Problem requirements. Print the text of every record below word for word, leaving out the pictures.

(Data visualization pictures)

+---+

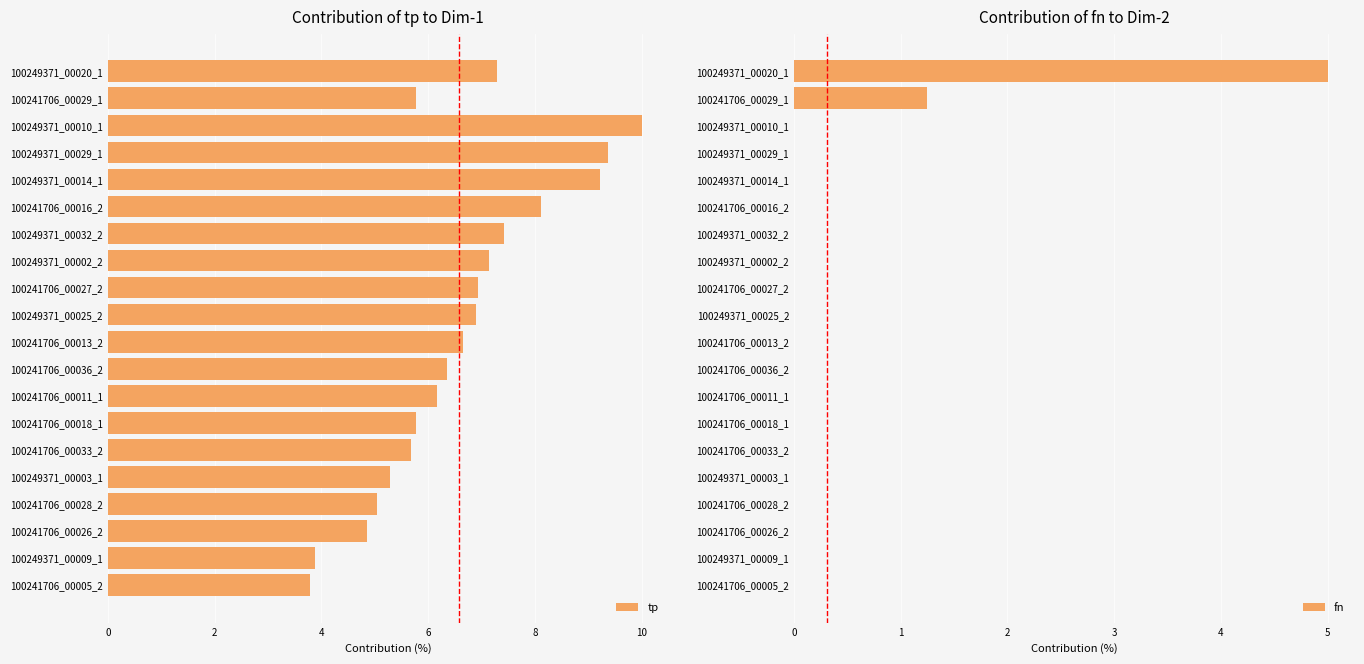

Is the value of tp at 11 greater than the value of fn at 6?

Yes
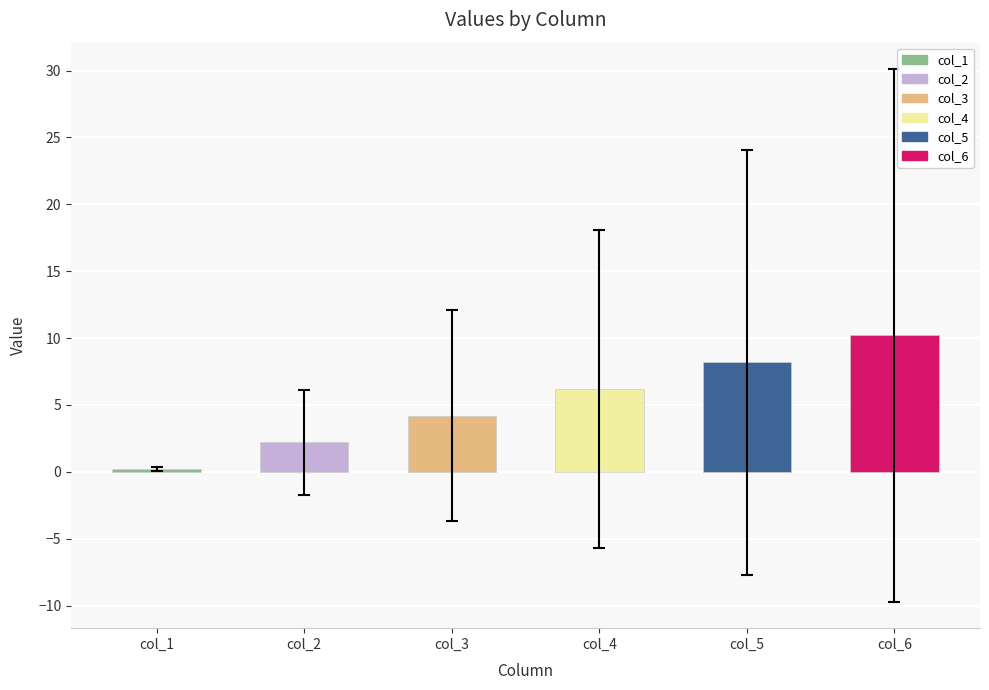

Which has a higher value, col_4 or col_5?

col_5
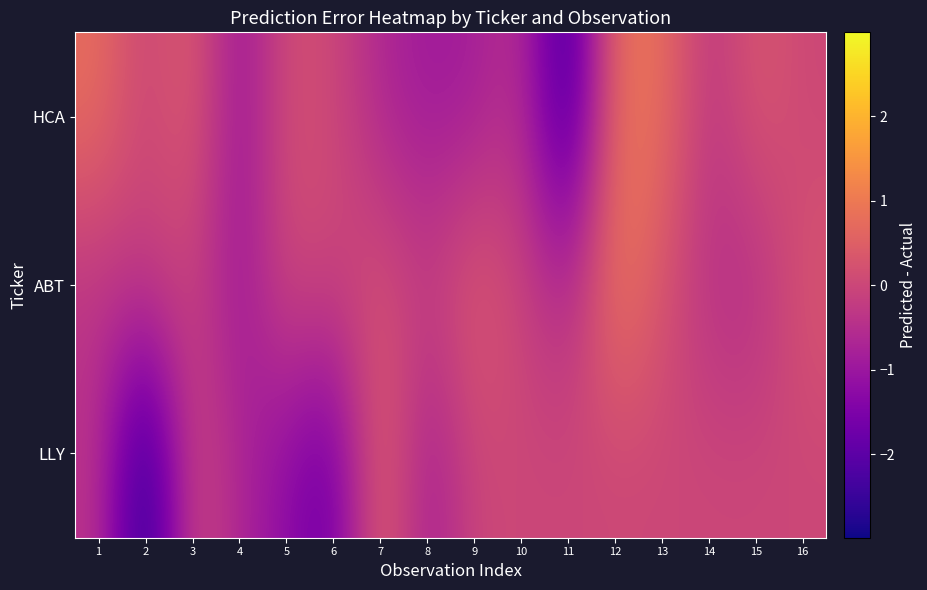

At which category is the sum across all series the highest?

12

+---+

Your response.
Is the value of tp at 11 greater than the value of fn at 6?

Yes

Which has a higher value, col_4 or col_5?

col_5

At which category is the sum across all series the highest?

12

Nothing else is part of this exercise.